ACE = angiotensin-converting enzyme; ARDS, acute respiratory distress syndrome; COVID-19 = coronavirus disease 2019; CRP = C-reactive protein; CT = computed tomography; FDA = Food and Drug Administration; HCQ = hydroxychloroquine; HIV = human immunodeficiency virus; IL = interleukin.

There are 6 candidate vaccines under phase 1 or 2 clinical trials and 77 more candidate vaccines in preclinical evaluation as of April 23, 2020.¹¹⁴ Many vaccines use the spike protein (S protein) as their platform and present as forms of recombinant protein-based vaccines, live attenuated vaccines, inactive viral vaccines, and viral-vector–based vaccines.¹¹⁵ Live attenuated vaccines are generally contraindicated in pregnancy, but exceptions may be made during pandemic situations (exception for smallpox vaccine).

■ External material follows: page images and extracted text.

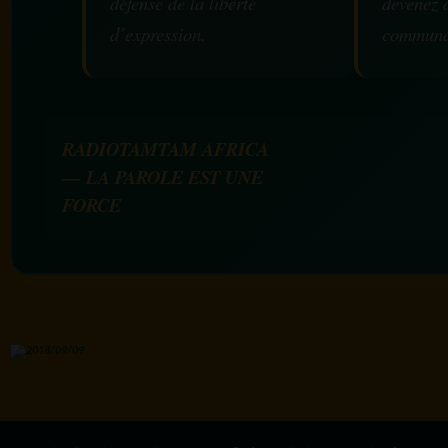
défense de la liberté
devenez 
d’expression.
communa
RADIOTAMTAM AFRICA
— LA PAROLE EST UNE
FORCE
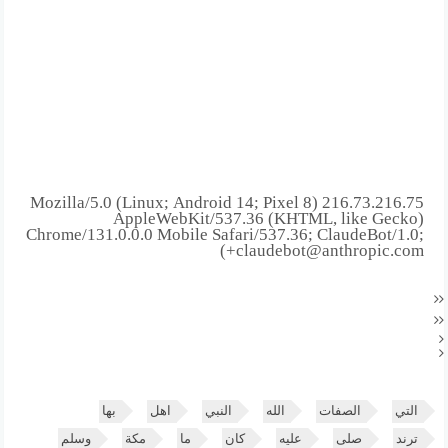
216.73.216.75 Mozilla/5.0 (Linux; Android 14; Pixel 8)
AppleWebKit/537.36 (KHTML, like Gecko)
Chrome/131.0.0.0 Mobile Safari/537.36; ClaudeBot/1.0;
+claudebot@anthropic.com)
التي
الصفات
الله
النبي
اهل
بها
ترند
صلى
عليه
كان
ما
مكة
وسلم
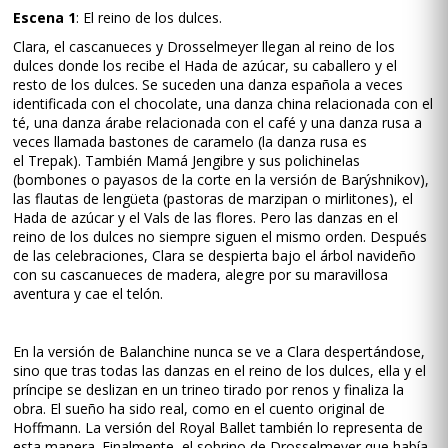
Escena 1
: El reino de los dulces.
Clara, el cascanueces y Drosselmeyer llegan al reino de los
dulces donde los recibe el Hada de azúcar, su caballero y el
resto de los dulces. Se suceden una danza española a veces
identificada con el chocolate, una danza china relacionada con el
té, una danza árabe relacionada con el café y una danza rusa a
veces llamada bastones de caramelo (la danza rusa es
el Trepak). También Mamá Jengibre y sus polichinelas
(bombones o payasos de la corte en la versión de Barýshnikov),
las flautas de lengüeta (pastoras de marzipan o mirlitones), el
Hada de azúcar y el Vals de las flores. Pero las danzas en el
reino de los dulces no siempre siguen el mismo orden. Después
de las celebraciones, Clara se despierta bajo el árbol navideño
con su cascanueces de madera, alegre por su maravillosa
aventura y cae el telón.
En la versión de Balanchine nunca se ve a Clara despertándose,
sino que tras todas las danzas en el reino de los dulces, ella y el
príncipe se deslizan en un trineo tirado por renos y finaliza la
obra. El sueño ha sido real, como en el cuento original de
Hoffmann. La versión del Royal Ballet también lo representa de
esta manera. Finalmente, el sobrino de Drosselmeyer que había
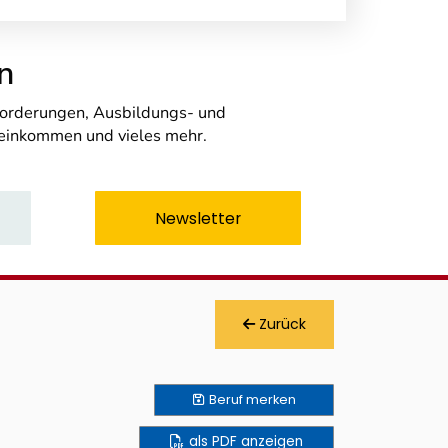
n
nforderungen, Ausbildungs- und
seinkommen und vieles mehr.
Newsletter
Zurück
Beruf
merken
als PDF anzeigen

As with any drug under development, assessment for safety in pregnancy is conducted after initial safety data become available from clinical studies.¹¹⁶ Although it is essential to guarantee safety, an unfortunate impact of delaying research in pregnancy is that vaccinations for pregnant women may also be delayed. This is especially problematic during a pandemic or epidemic, as evident from lessons learned from the Ebola outbreak.¹¹⁷

Future Perspectives

The presented data are preliminary, collected over 4 months and likely to change once large data sets become available. However, the projected course of COVID-19 on the morbidity and mortality of pregnant patients during these challenging times is unprecedented. Racial disparities are known to exist in the obstetric literature.¹¹⁸ Global health crises subject racial and ethnic minorities, as well as patients with immunocompromised comorbidities, to poorer outcomes. We envision that national and international perinatal societies will focus on the unique challenges faced by vulnerable patient populations that are burdened with physical, emotional, and social crises, with a focus on improving outcomes for all pregnant patients.

Conclusion

Given differing physiology during gestation, pregnancy represents a vulnerable state that may be associated with a greater risk of SARS-CoV-2 infection and subsequent worse COVID-19 outcomes. Global efforts to fast track publication of data on COVID-19 in pregnancy, albeit limited, have allowed us to form a framework to care for these patients. Early reports suggest higher rates of preeclampsia and other pregnancy-related complications with SARS-CoV-2 infection during pregnancy, thus adding urgency to the pursuit of research into optimal COVID-19 treatment and preventive strategies during pregnancy.